Note that while Array.filter() takes only one argument (a function), Array.reduce() also takes an important (though optional) second argument: an initial value for 'memo' that will be passed into that anonymous function as its first argument, and subsequently can be mutated and passed along between function calls. (If it is not supplied, then 'memo' in the first anonymous function call will by default be the first iteratee, and the 'iteratee' argument will actually be the second value in the array)
In our case, we'll pass in an empty array to start, and then choose whether to inject our iteratee into our array or not based on our function--this is the filtering process.
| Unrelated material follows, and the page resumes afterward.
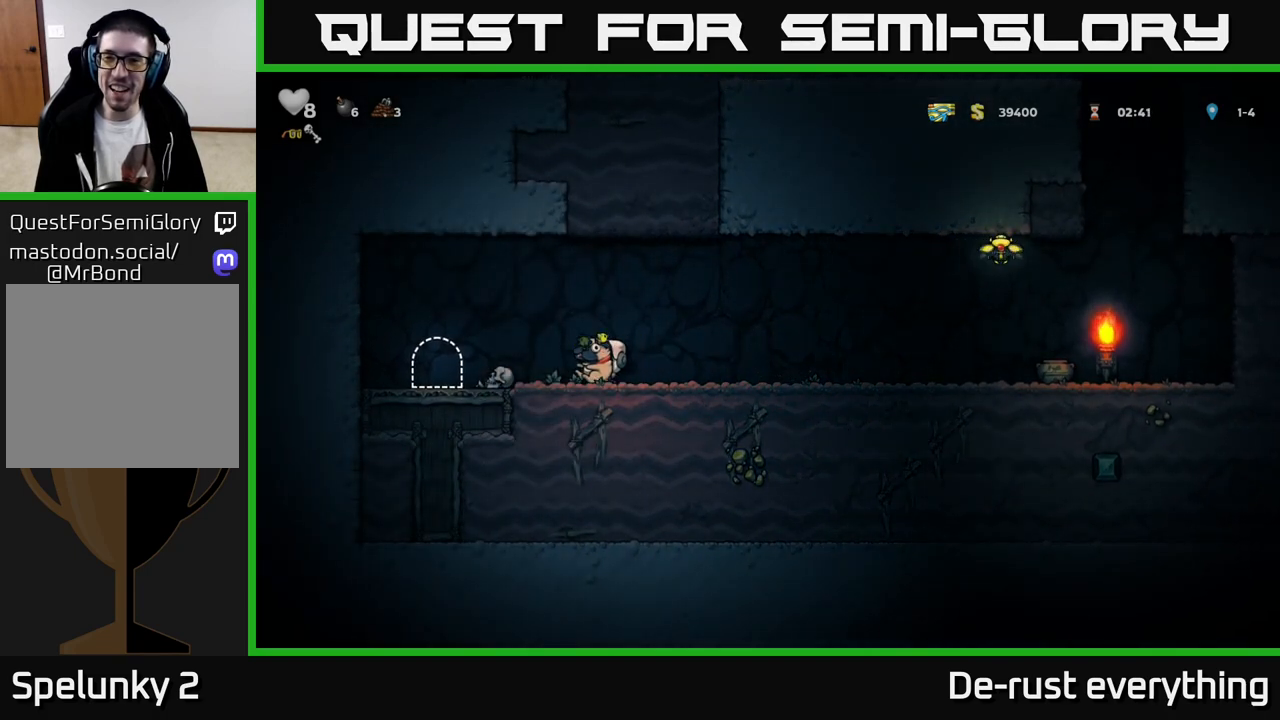
{"buttons": ["DPAD_RIGHT"], "left_stick": "center", "right_stick": "center", "events": [[33, "DPAD_LEFT", "down"], [383, "DPAD_LEFT", "up"], [433, "DPAD_RIGHT", "down"]]}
Finally, we'll return our 'array in progress' on each anonymous function call, and reduce will take that return value and pass it as an argument (called memo) to its next function call.
This allows filter and map to happen in one iteration, cutting down our number of required iterations in half--just doing twice as much work each iteration, though, so nothing is really saved other than function calls, which are not so expensive in javascript.
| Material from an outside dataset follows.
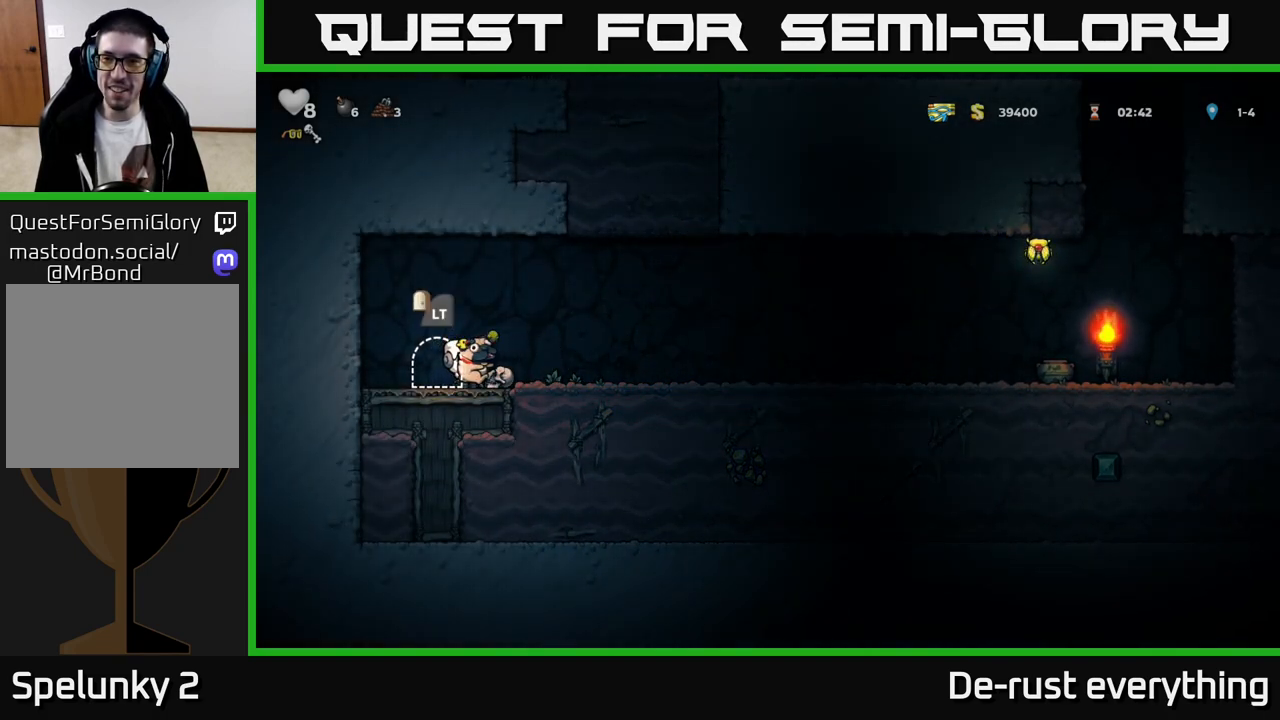
{"buttons": [], "left_stick": "center", "right_stick": "center", "events": []}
For a more complete explanation, refer to MDN docs (or to my post referenced at the beginning of this answer).
Basic example of a Reduce call:
let array = [1,2,3];
const initialMemo = [];
array = array.reduce((memo, iteratee) => {
// if condition is our filter
if (iteratee > 1) {
// what happens inside the filter is the map
memo.push(iteratee * 2);
}
// this return value will be passed in as the 'memo' argument
// to the next call of this function, and this function will have
// every element passed into it at some point.
return memo;
}, initialMemo)
console.log(array) // [4,6], equivalent to [(2 * 2), (3 * 2)]
more succinct version:
[1,2,3].reduce((memo, value) => value > 1 ? memo.concat(value * 2) : memo, [])
Notice that the first iteratee was not greater than one, and so was filtered. Also note the initialMemo, named just to make its existence clear and draw attention to it. Once again, it is passed in as 'memo' to the first anonymous function call, and then the returned value of the anonymous function is passed in as the 'memo' argument to the next function.
Another example of the classic use case for memo would be returning the smallest or largest number in an array. Example:
[7,4,1,99,57,2,1,100].reduce((memo, val) => memo > val ? memo : val)
// ^this would return the largest number in the list.
An example of how to write your own reduce function (this often helps understanding functions like these, I find):
test_arr = [];
// we accept an anonymous function, and an optional 'initial memo' value.
test_arr.my_reducer = function(reduceFunc, initialMemo) {
// if we did not pass in a second argument, then our first memo value
// will be whatever is in index zero. (Otherwise, it will
// be that second argument.)
const initialMemoIsIndexZero = arguments.length < 2;
// here we use that logic to set the memo value accordingly.
let memo = initialMemoIsIndexZero ? this[0] : initialMemo;
// here we use that same boolean to decide whether the first
// value we pass in as iteratee is either the first or second
// element
const initialIteratee = initialMemoIsIndexZero ? 1 : 0;
for (var i = initialIteratee; i < this.length; i++) {
// memo is either the argument passed in above, or the
// first item in the list. initialIteratee is either the
// first item in the list, or the second item in the list.
memo = reduceFunc(memo, this[i]);
// or, more technically complete, give access to base array
// and index to the reducer as well:
// memo = reduceFunc(memo, this[i], i, this);
}
// after we've compressed the array into a single value,
// we return it.
return memo;
}
The real implementation allows access to things like the index, for example, but I hope this helps you get an uncomplicated feel for the gist of it.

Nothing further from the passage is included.